Passage shown —
::::::::::

# Vertical Gas smoker help



## ozdave (Jan 11, 2010)

Hi guys, well I'm 3 smokes into my first smoker. Have got myself a vertical gas job and I am smoking ribs and wings and so far have been having mixed results so looking for some help.

I'm just using a simple rub at the moment while I get my technique right

1. The first smoke I did was average. The top rack of ribs was too dry but the rack below it was great. I figured this was because the smoke probably running hotter at the top. I cooked for about 4 hours until the meat came off nice and easily at the end (but it only did on the lower rack of ribs)

2. Due to the experience the first time I put the ribs on the 2nd and 3rd shelves (there are only 3 shelves in my smoker) and the cooking consistency was much better and the flavour was good but the meat wasnt as tender. I was having trouble keeping the temps below 250 this time and still getting smoke so I figured that maybe it was cooking too hot. I cooked this time again for about 4 hours.

3. On the third run I played around with my placement of my smoke tin and got my temps to run at a consistent 200 with smoke for the length of the cook. I also changed my technique to use the 2-2-1 method as I really want that falling off the bone result. I also used apple juice at 1 hour intervals to keep the meat moist.

On all 3 cooks so far I also did not get any pull back of the ribs off the bone. Why do you guys think this is? do I need to cook for longer?

I'm not convinced my door thermometer is accurate so want to get a rack hanging one to make sure I know the temp more accurately. I guess I really need to work out if i am running too hot or cold and eliminate this as the problem?

The meat im getting is not that great quality so I am going to hunt down a better source. Getting baby back ribs here in Australia is proving hard and all I have been able to get so far a full size pig ribs.

I've attached a couple pics of the last cook. I forgot to take the photos before I put sauce on them.

One good thing is the wings I am doing are turning out great! I've been smoking them, taking off after about 2 hours and covering, then just touching them up on the grill before serving and they are turning out great!

A pic of my smoker so you know what i've got


----------



## pineywoods (Jan 11, 2010)

Chances are your door thermometer is not correct they rarely are accurate. If you want fall off the bone for full size ribs I would suggest 3-2-1 at 225 degree smoker temp. If you want to sauce the ribs I suggest doing it the last hour when you take them out of the foil to firm up and finish. 2-2-1 is for baby back ribs. I would get two thermos so you can check the differences in rack temps as well


----------



## smokin-jim (Jan 11, 2010)

I agree completely. You should get different thermometers. Never trust the factory ones mounted on the door. When I first checked mine it was off by 70 degrees.


----------



## ozdave (Jan 11, 2010)

cool guys. i'll get myself a couple thermometers and do another re-run.

any suggestions on what one to get?


----------



## chef jeff tx (Jan 11, 2010)

Looking at the pic of your pit it appears that you have the smoke box sitting directly on the burner instead of in the rack. That could be effecting airflow thus effecting your temp control.

::::::::::

Information provided —
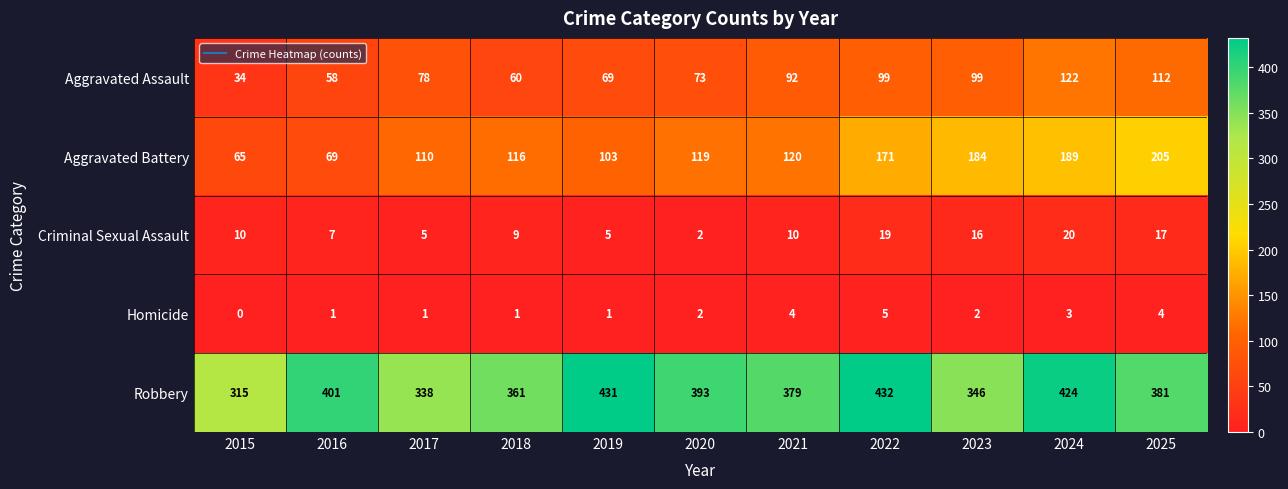

At which label does Aggravated Assault reach its minimum?

2015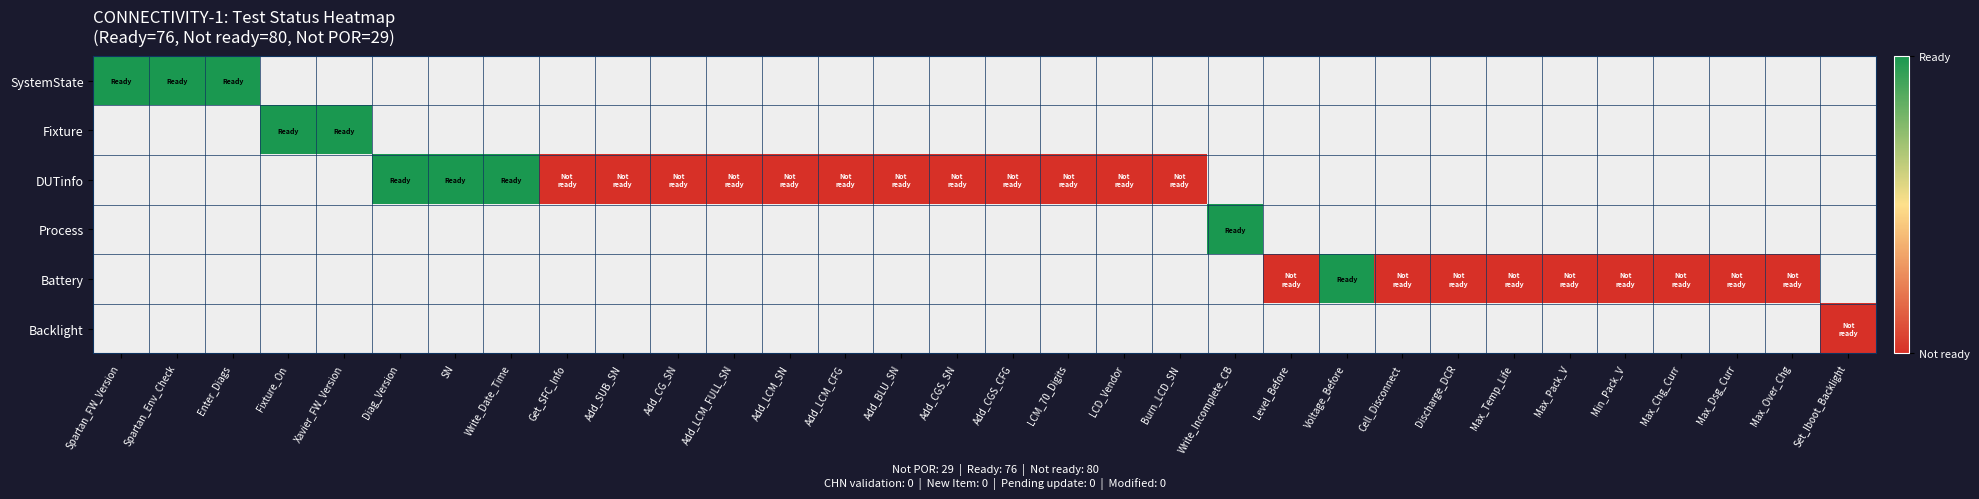

Which category has the highest value across all series?

Spartan_FW_Version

::::::::::

What is being asked — Write out the passage of the vertical gas smoker thread word for word, from "1. The first" to "about 4 hours.".

Output below —
1. The first smoke I did was average. The top rack of ribs was too dry but the rack below it was great. I figured this was because the smoke probably running hotter at the top. I cooked for about 4 hours until the meat came off nice and easily at the end (but it only did on the lower rack of ribs)

2. Due to the experience the first time I put the ribs on the 2nd and 3rd shelves (there are only 3 shelves in my smoker) and the cooking consistency was much better and the flavour was good but the meat wasnt as tender. I was having trouble keeping the temps below 250 this time and still getting smoke so I figured that maybe it was cooking too hot. I cooked this time again for about 4 hours.